It’s more than a hypothetical.
A prosecutor in a criminal case tells the judge that a key prosecution witness is afraid to testify because gang members in the courtroom will intimidate her. That, the prosecution argues, is reason to clear the courtroom while the witness is on the stand.
But a decision to close the courtroom collides with the right of the defendant to a public trial, the right of the public to attend court proceedings and of the news media to report on them.
The wrong decision has consequences. For example, the witness might refuse to testify, and the case is lost. Or, the judge might clear the courtroom and find that decision reversed on appeal.
In an effort to provide guidance to trial judges, the New Mexico Supreme Court is considering a rule that would define the issues involved in closing a courtroom and set out a process judges would follow in order to close.
Currently, judges have only a ruling in a 1984 U.S. Supreme Court case called Waller v. Georgia to guide them. That ruling created what is commonly referred to as the Waller test, which sets four criteria to consider before closing a courtroom.
The proposed rules, if approved, would be the first in New Mexico to set out the tenets of the Waller test as the official guide for closures and establish the steps and notification that must be followed before a courtroom is closed.
The Albuquerque Journal and the New Mexico Foundation for Open Government contributed feedback to the proposal and support the rules.
“The rule establishes a presumption in favor of open courtrooms to allow the public to see and hear judicial proceedings,”said Barry Massey, spokesman for the Administrative Office of the Courts, the administrative arm of the Supreme Court and courts in the state. “The rule provides guidance and clarification on the proper procedures when a party to a case or some other person asks to close the courtroom. It’s up to a judge to decide whether that’s appropriate.”
Greg Williams, president of NMFOG, said the Waller test allows closure of a courtroom when “the court is convinced there is no alternative (to closing) and there is some interest, very important interest, that can’t be protected in another way.”
“That is a very rare situation,” he said.
The proposed rule changes come after several convictions in cases that were appealed – some successfully – over a closure.
In one case, a gang member’s murder conviction was overturned and sent for a retrial because the judge had partially closed the courtroom to exclude rival gang members accused of trying to intimidate witnesses, including etching gang symbols on the courtroom doors. The news media was allowed to stay, along with family members of the defendant.
The state Court of Appeals said the judge was correct to close proceedings against Manuel Turrietta in Bernalillo County.
But on further appeal, the Supreme Court said there was not enough proof the witnesses were in danger and that the partial closure excluded people who weren’t targeting the witnesses. This failed the first step of the Waller test, which requires an “overriding interest” to close the courtroom.
In a Chaves County voluntary manslaughter case, the courtroom was closed with prosecutor and defendant consent so that a frightened witness would agree to testify. The defendant later appealed his conviction partially on the grounds that closure was unconstitutional, but the Court of Appeals ruled that his consent made that argument moot.
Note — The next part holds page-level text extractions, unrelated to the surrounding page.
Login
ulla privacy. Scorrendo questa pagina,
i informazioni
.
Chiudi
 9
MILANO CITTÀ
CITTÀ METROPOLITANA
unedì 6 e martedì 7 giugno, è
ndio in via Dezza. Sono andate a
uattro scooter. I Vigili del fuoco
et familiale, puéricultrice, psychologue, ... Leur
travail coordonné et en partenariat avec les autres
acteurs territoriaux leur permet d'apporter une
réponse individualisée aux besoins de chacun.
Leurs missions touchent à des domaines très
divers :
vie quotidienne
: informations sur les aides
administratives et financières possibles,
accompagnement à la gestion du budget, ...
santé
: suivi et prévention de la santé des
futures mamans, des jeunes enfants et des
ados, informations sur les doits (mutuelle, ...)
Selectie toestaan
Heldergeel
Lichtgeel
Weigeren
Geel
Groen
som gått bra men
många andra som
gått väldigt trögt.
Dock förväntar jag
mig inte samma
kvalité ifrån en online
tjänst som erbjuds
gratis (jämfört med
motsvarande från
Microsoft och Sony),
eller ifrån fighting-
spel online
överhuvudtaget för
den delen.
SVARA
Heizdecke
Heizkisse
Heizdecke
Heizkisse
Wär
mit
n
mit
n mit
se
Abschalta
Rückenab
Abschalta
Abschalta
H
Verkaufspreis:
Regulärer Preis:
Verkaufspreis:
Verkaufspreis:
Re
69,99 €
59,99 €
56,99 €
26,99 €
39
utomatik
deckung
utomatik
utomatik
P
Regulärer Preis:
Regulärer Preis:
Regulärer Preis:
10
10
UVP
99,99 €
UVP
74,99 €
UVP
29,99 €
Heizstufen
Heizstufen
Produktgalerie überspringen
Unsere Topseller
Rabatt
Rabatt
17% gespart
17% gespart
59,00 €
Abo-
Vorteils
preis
And in still another case, a San Juan County man was allowed a new trial after a judge closed the courtroom during the testimony of an undercover police officer.
The Court of Appeals said the closure was unconstitutional and the court didn’t look at other ways to meet the need to keep the officer safe. The third step of the Waller test requires all alternatives be explored before a closure.
The appeals judges in that case asked that the state’s Supreme Court Criminal Procedure Rules Committee clarify the rules of courtroom closure to keep such closure issues from triggering appeals.
The committee worked with lawyers, court administrators and the media, including the Journal, to draft the proposed rules, which they have submitted for consideration by the Supreme Court justices. There is no timeline for the Supreme Court to make a decision.